● **Assignment**
With the pictures left out, restate exactly the part below that opens with the line containing "- A20: 部分宿舍是" and closes with the line containing "#### Resizer".

● **Source material**
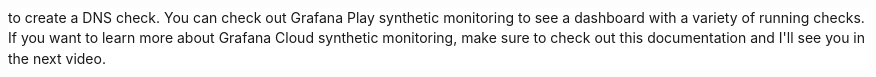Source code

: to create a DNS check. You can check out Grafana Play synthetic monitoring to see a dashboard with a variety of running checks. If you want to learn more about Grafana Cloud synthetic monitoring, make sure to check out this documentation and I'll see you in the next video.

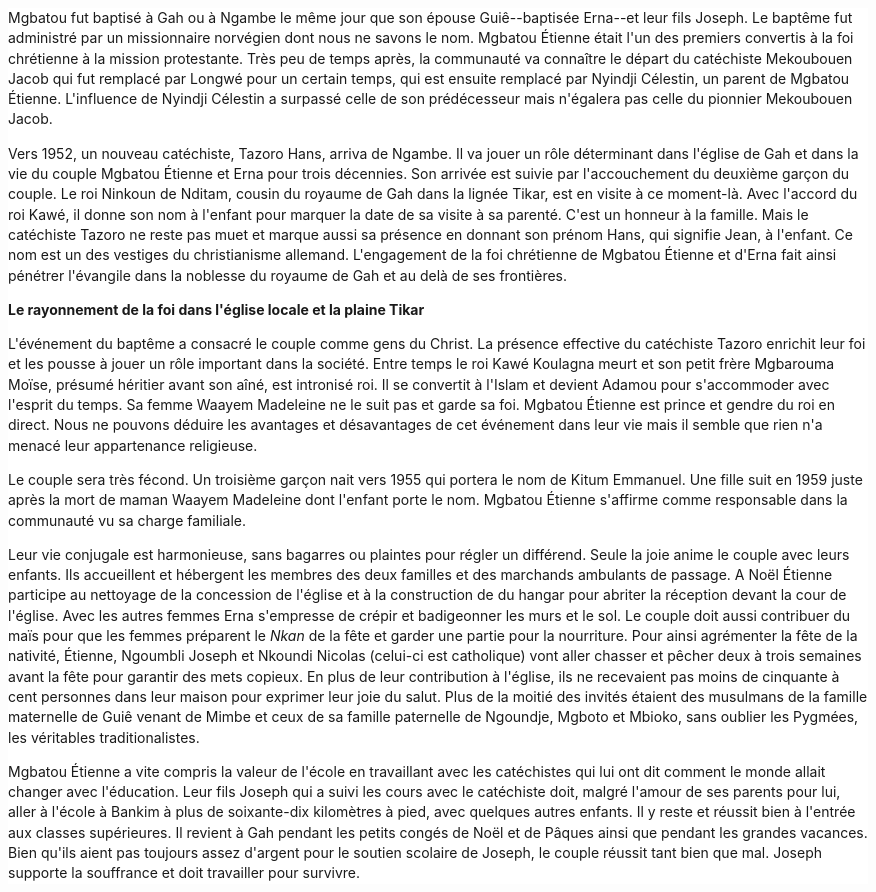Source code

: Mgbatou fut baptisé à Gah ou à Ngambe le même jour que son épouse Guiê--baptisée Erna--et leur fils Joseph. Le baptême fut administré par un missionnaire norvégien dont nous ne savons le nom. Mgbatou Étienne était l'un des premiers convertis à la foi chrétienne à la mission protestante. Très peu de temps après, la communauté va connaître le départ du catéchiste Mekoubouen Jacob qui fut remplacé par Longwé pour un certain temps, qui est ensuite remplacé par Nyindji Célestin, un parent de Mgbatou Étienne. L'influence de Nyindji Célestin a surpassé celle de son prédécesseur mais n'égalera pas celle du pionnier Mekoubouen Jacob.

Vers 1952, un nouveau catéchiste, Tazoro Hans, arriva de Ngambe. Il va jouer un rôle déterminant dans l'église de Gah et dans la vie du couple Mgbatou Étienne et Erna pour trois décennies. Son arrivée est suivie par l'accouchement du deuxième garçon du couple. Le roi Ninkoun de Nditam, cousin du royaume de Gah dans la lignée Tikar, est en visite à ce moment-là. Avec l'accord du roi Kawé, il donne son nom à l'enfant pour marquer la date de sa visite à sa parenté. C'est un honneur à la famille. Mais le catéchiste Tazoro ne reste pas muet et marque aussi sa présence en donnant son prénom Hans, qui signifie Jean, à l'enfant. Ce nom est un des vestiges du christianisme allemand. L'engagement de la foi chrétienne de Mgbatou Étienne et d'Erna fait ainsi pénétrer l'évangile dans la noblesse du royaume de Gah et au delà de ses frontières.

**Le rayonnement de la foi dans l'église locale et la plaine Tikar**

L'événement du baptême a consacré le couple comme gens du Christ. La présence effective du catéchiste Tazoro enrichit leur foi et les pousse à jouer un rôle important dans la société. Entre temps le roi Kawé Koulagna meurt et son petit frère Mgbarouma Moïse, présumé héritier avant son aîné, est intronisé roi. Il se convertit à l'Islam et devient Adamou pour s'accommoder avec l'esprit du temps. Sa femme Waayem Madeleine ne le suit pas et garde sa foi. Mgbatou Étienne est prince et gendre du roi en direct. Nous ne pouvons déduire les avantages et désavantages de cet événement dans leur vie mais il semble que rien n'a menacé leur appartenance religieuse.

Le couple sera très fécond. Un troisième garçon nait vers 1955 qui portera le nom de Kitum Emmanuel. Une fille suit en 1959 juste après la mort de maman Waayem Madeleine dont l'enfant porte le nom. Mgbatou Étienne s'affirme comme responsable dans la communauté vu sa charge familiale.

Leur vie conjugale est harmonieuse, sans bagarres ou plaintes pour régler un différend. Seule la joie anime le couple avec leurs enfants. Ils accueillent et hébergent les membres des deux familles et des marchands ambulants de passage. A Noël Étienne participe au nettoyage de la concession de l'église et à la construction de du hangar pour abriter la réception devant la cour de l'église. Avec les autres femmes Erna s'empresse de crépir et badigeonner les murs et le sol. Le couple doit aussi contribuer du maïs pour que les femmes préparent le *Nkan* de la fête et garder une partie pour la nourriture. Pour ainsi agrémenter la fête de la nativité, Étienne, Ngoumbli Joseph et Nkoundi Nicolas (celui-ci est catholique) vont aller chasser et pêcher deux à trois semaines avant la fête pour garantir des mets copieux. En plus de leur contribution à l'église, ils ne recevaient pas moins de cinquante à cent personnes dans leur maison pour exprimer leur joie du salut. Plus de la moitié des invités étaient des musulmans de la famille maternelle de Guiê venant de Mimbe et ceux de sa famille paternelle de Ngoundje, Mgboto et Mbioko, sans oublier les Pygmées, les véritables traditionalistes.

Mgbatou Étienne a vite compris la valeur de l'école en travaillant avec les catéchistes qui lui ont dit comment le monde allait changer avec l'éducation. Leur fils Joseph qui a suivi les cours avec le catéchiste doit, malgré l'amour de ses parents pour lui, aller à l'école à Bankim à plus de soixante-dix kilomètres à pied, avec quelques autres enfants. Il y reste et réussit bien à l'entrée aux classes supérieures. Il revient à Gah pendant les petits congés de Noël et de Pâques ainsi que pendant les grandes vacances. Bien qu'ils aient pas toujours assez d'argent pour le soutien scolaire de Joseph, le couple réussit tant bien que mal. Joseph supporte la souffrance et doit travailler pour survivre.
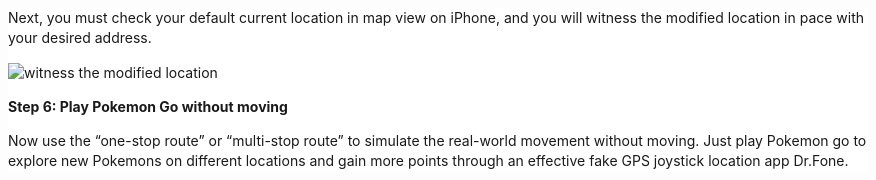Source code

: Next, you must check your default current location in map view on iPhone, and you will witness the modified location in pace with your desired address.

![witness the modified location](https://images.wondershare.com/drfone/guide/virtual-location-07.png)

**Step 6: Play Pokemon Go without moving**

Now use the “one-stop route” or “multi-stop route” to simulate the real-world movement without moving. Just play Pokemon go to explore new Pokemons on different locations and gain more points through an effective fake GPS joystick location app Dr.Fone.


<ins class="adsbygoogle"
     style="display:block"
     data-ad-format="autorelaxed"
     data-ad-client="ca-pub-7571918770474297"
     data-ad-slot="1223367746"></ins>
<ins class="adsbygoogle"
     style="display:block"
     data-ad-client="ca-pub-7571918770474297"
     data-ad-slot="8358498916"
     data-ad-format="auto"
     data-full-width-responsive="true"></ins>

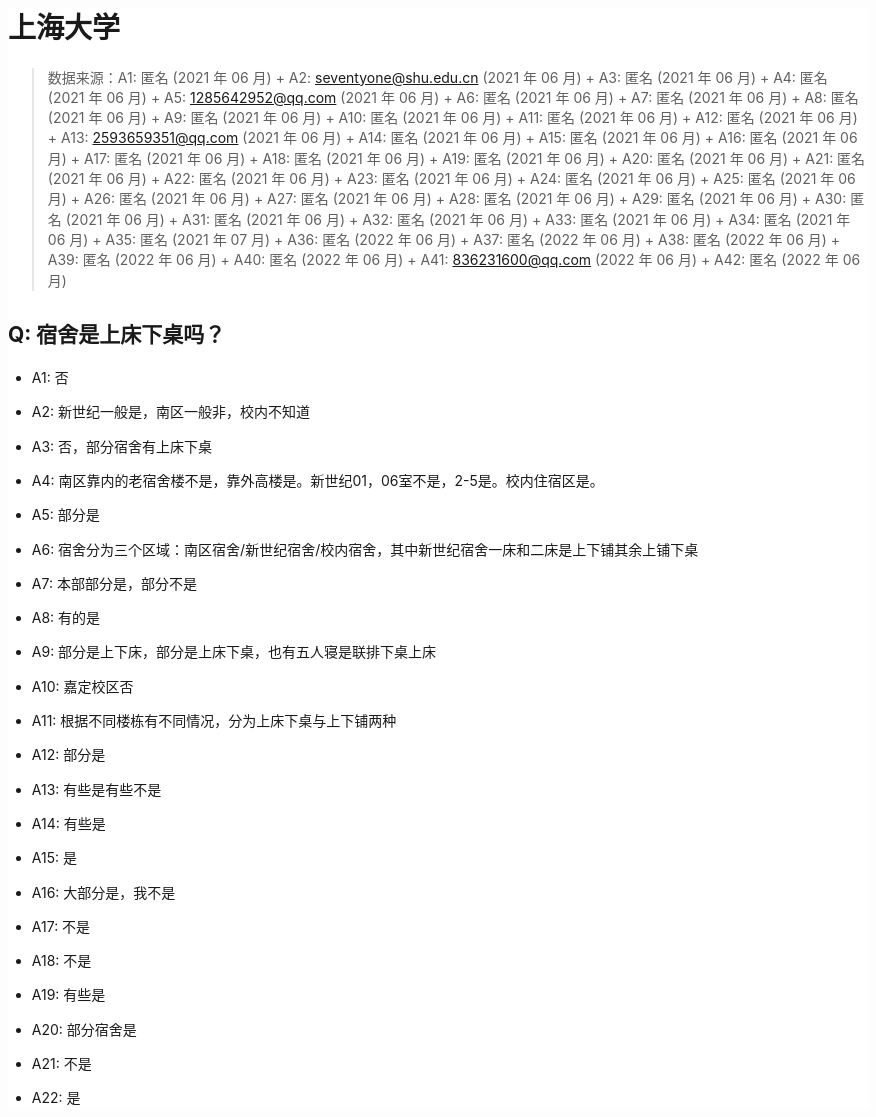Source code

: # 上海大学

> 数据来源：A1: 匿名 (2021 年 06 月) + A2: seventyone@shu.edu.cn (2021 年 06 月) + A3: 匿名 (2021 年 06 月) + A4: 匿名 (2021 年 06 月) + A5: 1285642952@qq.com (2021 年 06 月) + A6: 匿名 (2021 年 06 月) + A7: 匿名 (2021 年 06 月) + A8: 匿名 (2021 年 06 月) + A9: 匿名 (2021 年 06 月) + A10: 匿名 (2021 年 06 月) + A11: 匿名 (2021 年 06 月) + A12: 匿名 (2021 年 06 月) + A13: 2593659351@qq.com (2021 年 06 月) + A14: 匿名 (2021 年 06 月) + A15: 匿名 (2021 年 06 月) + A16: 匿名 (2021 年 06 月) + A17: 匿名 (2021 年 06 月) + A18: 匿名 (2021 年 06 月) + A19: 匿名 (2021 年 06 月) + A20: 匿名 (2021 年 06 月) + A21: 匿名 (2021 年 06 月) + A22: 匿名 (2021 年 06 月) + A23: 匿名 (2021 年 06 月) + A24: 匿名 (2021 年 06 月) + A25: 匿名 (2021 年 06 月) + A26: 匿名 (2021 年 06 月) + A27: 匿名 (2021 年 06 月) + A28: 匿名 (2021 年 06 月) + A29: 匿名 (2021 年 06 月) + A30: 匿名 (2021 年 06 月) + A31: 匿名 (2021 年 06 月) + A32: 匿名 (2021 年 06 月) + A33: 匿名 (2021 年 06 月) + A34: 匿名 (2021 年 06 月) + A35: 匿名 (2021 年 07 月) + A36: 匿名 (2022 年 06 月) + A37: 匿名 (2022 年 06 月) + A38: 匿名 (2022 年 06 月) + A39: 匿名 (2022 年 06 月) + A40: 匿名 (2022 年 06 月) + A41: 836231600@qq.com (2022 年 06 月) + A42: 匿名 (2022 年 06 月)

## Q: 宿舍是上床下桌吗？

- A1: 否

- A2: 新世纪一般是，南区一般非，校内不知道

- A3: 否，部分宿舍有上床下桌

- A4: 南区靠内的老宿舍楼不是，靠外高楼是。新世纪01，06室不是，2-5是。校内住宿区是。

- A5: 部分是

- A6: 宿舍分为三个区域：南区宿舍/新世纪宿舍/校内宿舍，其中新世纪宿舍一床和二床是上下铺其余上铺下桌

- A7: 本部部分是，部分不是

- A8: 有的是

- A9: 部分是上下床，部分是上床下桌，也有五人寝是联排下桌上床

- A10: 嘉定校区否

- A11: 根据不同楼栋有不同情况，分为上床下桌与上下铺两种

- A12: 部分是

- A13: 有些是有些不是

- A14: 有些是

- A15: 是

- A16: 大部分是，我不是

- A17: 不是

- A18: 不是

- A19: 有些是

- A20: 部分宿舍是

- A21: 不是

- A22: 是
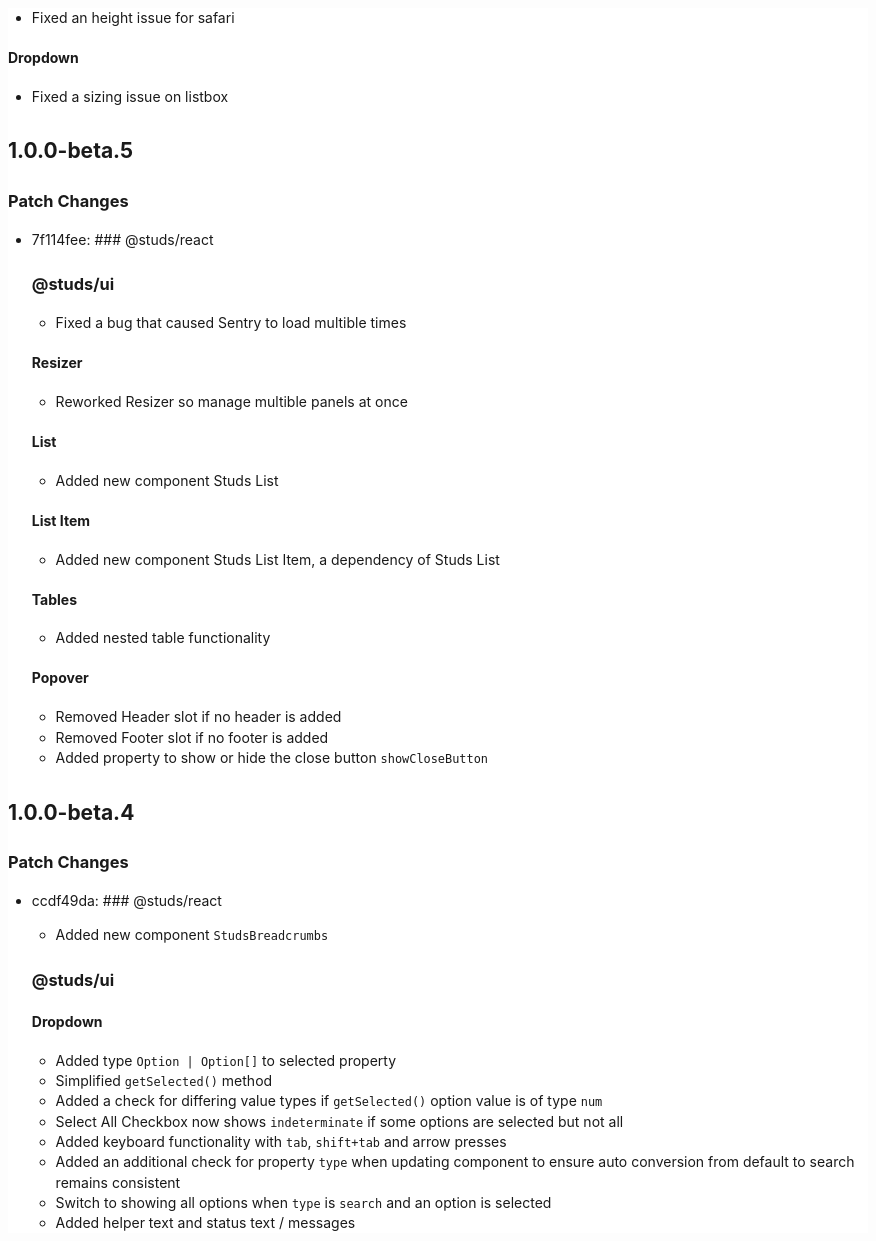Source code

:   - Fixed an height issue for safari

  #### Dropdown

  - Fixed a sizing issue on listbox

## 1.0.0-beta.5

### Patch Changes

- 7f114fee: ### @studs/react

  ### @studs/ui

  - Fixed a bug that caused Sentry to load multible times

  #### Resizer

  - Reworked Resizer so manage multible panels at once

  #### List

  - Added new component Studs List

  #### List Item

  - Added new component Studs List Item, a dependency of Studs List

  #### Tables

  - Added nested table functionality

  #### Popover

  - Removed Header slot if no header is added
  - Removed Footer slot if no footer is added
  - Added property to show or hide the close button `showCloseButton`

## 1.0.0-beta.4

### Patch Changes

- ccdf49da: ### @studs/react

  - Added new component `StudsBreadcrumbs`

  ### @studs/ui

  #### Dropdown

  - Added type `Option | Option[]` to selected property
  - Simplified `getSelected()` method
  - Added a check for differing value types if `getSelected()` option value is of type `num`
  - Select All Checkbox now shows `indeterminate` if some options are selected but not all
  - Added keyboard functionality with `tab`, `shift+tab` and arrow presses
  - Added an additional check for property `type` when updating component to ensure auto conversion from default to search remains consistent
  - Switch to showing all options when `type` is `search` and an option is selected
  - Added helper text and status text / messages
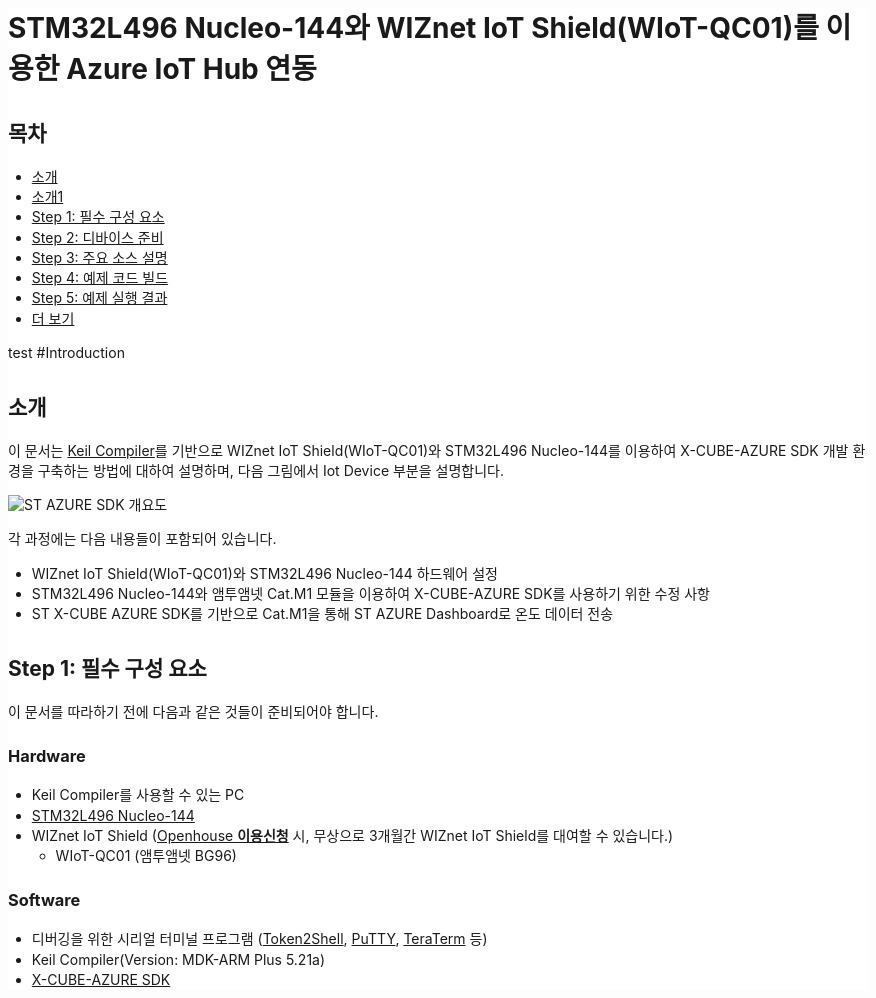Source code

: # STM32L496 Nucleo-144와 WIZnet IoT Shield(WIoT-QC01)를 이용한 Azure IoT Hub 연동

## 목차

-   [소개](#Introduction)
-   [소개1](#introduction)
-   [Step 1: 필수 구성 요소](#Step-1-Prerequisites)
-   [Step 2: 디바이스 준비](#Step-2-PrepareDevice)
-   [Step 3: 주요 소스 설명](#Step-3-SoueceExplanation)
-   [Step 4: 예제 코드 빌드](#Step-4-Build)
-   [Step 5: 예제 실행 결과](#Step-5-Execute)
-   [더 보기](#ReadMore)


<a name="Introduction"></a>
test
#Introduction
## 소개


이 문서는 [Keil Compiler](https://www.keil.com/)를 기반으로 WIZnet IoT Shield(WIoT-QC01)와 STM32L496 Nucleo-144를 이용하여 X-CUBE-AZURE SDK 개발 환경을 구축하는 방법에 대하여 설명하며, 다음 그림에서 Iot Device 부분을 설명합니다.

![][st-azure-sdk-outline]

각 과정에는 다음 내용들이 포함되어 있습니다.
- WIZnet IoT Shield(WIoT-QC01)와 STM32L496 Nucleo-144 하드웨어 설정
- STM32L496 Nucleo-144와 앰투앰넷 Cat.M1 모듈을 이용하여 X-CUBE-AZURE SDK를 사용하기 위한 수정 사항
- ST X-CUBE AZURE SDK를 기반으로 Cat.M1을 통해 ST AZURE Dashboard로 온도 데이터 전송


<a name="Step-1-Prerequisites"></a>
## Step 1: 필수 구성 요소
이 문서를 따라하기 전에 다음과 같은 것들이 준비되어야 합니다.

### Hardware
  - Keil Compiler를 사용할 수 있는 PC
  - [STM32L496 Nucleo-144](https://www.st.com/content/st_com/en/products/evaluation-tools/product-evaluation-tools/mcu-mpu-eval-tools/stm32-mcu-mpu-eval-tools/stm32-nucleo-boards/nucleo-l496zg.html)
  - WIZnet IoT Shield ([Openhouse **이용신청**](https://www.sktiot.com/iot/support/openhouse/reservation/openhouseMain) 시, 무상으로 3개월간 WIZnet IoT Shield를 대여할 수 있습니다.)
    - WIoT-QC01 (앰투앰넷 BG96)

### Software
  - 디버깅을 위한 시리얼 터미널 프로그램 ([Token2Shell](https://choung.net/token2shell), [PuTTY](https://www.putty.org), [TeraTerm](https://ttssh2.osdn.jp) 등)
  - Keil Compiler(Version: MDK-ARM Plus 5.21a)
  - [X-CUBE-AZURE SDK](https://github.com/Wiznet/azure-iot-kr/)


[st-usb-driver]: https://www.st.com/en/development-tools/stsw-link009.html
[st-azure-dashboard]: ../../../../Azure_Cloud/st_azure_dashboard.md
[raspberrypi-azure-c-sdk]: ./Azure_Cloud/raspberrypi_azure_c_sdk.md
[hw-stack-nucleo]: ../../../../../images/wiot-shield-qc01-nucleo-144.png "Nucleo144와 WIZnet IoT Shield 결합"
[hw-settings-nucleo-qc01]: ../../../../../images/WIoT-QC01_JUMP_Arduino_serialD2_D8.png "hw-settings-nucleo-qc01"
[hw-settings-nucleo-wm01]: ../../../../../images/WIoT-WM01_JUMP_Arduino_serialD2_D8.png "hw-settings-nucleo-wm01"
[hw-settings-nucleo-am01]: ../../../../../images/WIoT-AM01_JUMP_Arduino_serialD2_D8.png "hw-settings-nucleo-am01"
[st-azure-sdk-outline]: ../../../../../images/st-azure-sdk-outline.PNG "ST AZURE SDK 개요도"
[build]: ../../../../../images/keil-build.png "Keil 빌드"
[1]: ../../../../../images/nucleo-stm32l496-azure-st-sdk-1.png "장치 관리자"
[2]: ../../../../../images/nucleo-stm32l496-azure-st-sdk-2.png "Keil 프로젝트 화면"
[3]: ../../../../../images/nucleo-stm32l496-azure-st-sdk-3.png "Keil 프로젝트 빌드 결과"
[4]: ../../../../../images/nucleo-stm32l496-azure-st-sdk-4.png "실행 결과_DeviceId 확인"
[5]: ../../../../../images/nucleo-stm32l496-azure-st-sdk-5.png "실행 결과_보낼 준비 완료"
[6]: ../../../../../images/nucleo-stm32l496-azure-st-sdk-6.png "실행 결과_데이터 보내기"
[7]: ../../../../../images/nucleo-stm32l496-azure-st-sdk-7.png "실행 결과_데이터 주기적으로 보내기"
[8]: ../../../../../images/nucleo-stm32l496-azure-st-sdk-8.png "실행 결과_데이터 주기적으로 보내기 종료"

● **Output for this task**
- A20: 部分宿舍是

- A21: 不是

- A22: 是
Source code

:   - Fixed an height issue for safari

  #### Dropdown

  - Fixed a sizing issue on listbox

## 1.0.0-beta.5

### Patch Changes

- 7f114fee: ### @studs/react

  ### @studs/ui

  - Fixed a bug that caused Sentry to load multible times

  #### Resizer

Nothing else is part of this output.